Images with localized body landmarks:

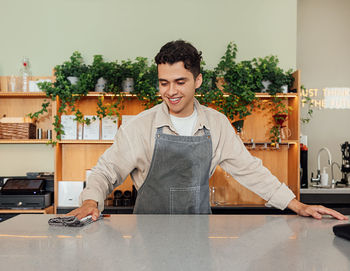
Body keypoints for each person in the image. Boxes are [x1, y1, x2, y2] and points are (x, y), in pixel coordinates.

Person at [68, 40, 347, 221]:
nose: (171, 91)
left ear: (198, 80)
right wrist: (91, 200)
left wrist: (297, 205)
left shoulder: (216, 124)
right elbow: (106, 170)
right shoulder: (141, 125)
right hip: (148, 238)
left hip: (199, 235)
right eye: (163, 83)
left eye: (180, 81)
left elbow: (250, 170)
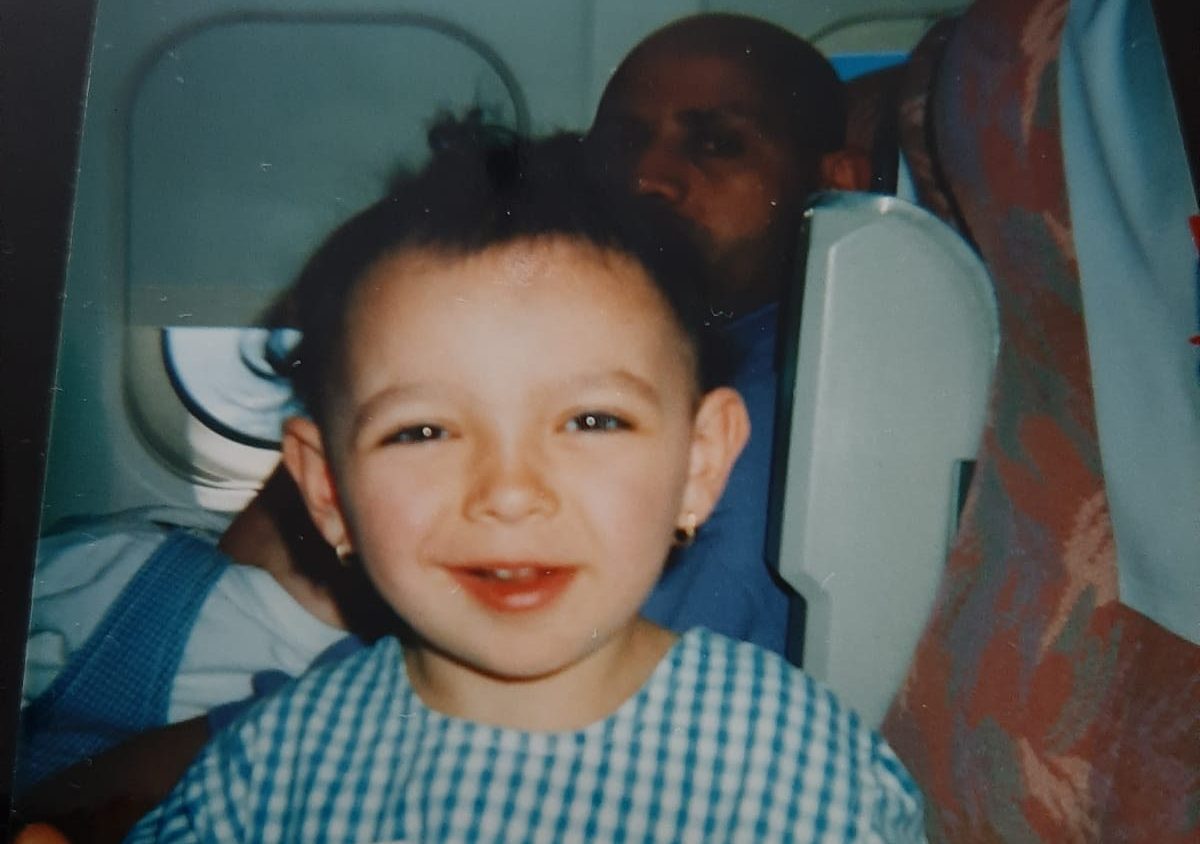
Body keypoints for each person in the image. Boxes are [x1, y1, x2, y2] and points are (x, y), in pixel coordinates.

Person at [125, 122, 922, 842]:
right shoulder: (274, 766)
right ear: (327, 491)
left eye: (591, 421)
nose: (508, 493)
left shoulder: (795, 769)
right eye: (423, 431)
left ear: (701, 464)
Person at [586, 13, 868, 655]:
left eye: (716, 144)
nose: (644, 178)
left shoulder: (771, 408)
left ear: (832, 183)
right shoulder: (655, 353)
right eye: (623, 143)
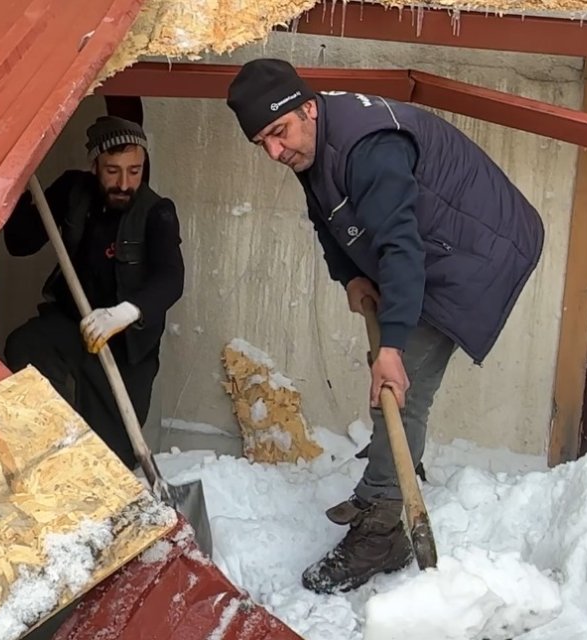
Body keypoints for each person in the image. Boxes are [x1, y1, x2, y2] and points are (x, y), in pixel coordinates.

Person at [225, 59, 545, 593]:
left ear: (306, 107)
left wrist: (391, 344)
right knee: (392, 385)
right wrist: (350, 275)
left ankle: (382, 531)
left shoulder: (367, 148)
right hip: (430, 245)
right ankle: (391, 474)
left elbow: (401, 248)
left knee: (399, 389)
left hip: (476, 250)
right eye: (263, 143)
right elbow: (325, 216)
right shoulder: (314, 140)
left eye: (278, 134)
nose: (275, 153)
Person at [2, 116, 184, 470]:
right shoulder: (73, 191)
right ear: (94, 165)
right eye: (112, 171)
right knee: (24, 345)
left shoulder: (157, 212)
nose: (124, 183)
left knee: (114, 453)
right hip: (74, 323)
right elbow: (19, 243)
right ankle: (51, 441)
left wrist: (125, 313)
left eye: (134, 171)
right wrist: (17, 182)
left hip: (126, 342)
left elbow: (171, 278)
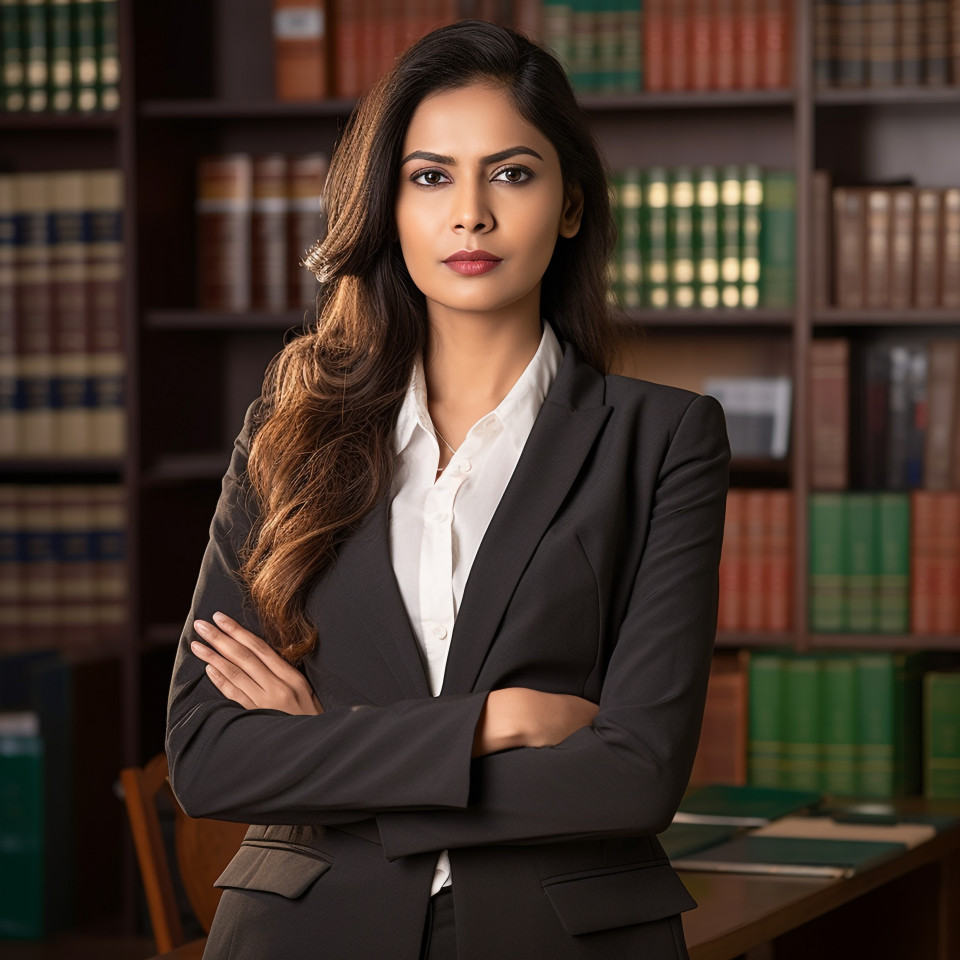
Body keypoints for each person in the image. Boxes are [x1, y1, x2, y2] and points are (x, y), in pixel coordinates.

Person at [166, 19, 730, 960]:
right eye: (431, 177)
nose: (470, 214)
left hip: (559, 932)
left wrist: (330, 749)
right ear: (388, 206)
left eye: (512, 173)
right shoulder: (290, 423)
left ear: (573, 205)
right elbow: (209, 757)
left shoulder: (663, 438)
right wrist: (491, 725)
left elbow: (633, 777)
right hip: (304, 932)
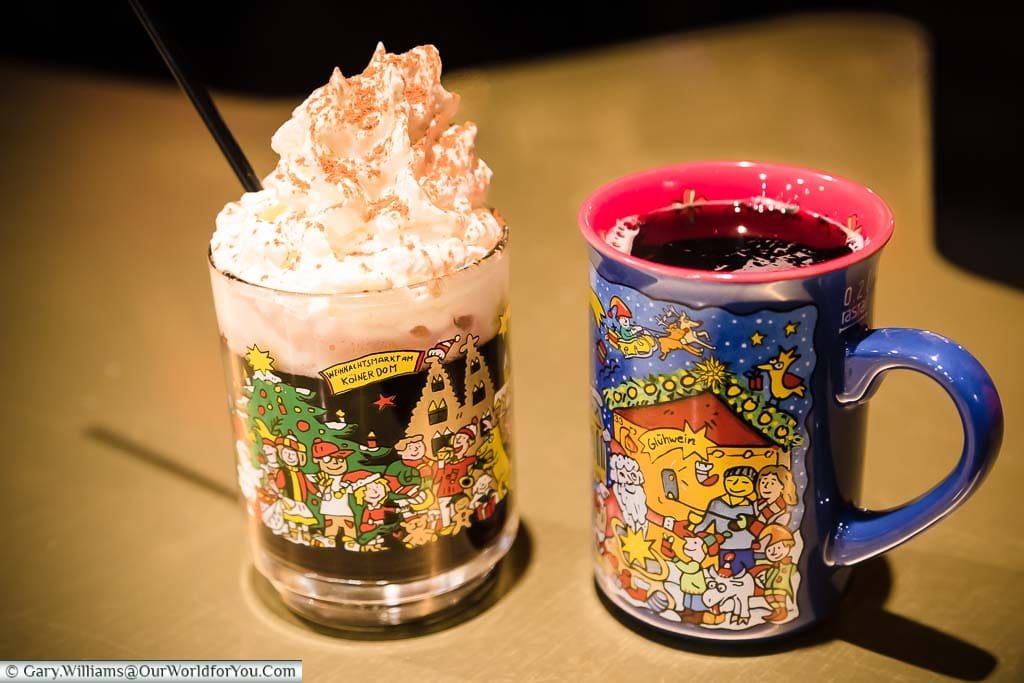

→ **Your assignment**
Although pictures appear among the records above, write out exactly only the lines from the one that has "right shoulder: (274, 766)" through the one that has "left wrist: (125, 313)", and leave the pictures out.

→ **Result of the task**
right shoulder: (274, 766)
right ear: (327, 491)
left eye: (591, 421)
nose: (508, 493)
left shoulder: (795, 769)
right eye: (423, 431)
left ear: (701, 464)
Person at [586, 13, 868, 655]:
left eye: (716, 144)
nose: (644, 178)
left shoulder: (771, 408)
left ear: (832, 183)
right shoulder: (655, 353)
right eye: (623, 143)
Body keypoints for each person in the image. Boxes are [x1, y1, x2, y2] and points are (x, y), in pixel coordinates.

Person at [225, 59, 545, 593]:
left ear: (306, 107)
left wrist: (391, 344)
right knee: (392, 385)
right wrist: (350, 275)
left ankle: (382, 531)
left shoulder: (367, 148)
right hip: (430, 245)
right ankle: (391, 474)
left elbow: (401, 248)
left knee: (399, 389)
left hip: (476, 250)
right eye: (263, 143)
right elbow: (325, 216)
right shoulder: (314, 140)
left eye: (278, 134)
nose: (275, 153)
Person at [2, 116, 184, 470]:
right shoulder: (73, 191)
right ear: (94, 165)
right eye: (112, 171)
right knee: (24, 345)
left shoulder: (157, 212)
nose: (124, 183)
left knee: (114, 453)
right hip: (74, 323)
right elbow: (19, 243)
right ankle: (51, 441)
left wrist: (125, 313)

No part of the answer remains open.